さらに手術チームの個々のスタッフの刑事責任が問われるのもこれまた不可解である。
臓器移植のような大がかりな手術の成否がチームプレーの成熟度に大きく依存していると思われる。京大病院のケースではチーム内の連係プレーのまずさが指摘されているが、これも「実験」としてあり得ることである。一方違う角度から眺めると、この手術も倫理委員会の承認を得たものではなかったのか。もしそうだとすると、この程度の習熟度の手術チームにゴーサインを出した倫理委員会の責任がまず問われるべきである。しかしその責任追及がないと言うことは、「手術」の実験的本質に対する倫理委員会の理解が、私の理解と共通しているからなのかも知れない。私は現在の倫理委員会の機能がどのように規定されているのかは知らないので、この問題にはこれ以上立ち入らないことにする。私は刑法の意義を常識程度にしか知らないが、その趣旨からすると犯罪性を問うべきではない手術の失敗を刑法で裁くこと、ましてや刑事罰の量刑算定につなげることに全くの違和感を覚える。

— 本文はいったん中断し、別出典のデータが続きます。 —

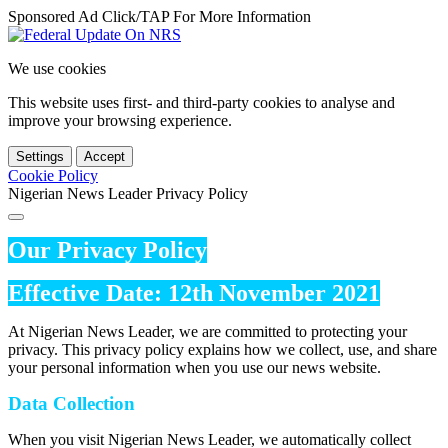
Sponsored Ad Click/TAP For More Information
We use cookies
This website uses first- and third-party cookies to analyse and
improve your browsing experience.
Settings
Accept
Cookie Policy
Nigerian News Leader Privacy Policy
Our Privacy Policy
Effective Date: 12th November 2021
At Nigerian News Leader, we are committed to protecting your
privacy. This privacy policy explains how we collect, use, and share
your personal information when you use our news website.
Data Collection
When you visit Nigerian News Leader, we automatically collect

手術が人間の営みである以上、無謬と言うことはあり得ない。時には凡ミスが重なり人命を損なう場合もあるだろう。しかしこのことは医療という職業に従事するからこそ起こりうることで、医療事故、医療過誤に関しては客観性のある原因調査委員会が事柄の全容を明らかにすることで十分であろうと思う。故意の犯罪的意図が浮かび上がった場合のみこの委員会が司法機関に告訴すればよいのである。これはぜひ制度化すべきものであると私は思う。今回の「業務上過失致死の疑い」で京都地検への書類送検はどう考えても私には納得できない。上記の新聞記事も触れているが、検察の不起訴処分を良識として期待したい。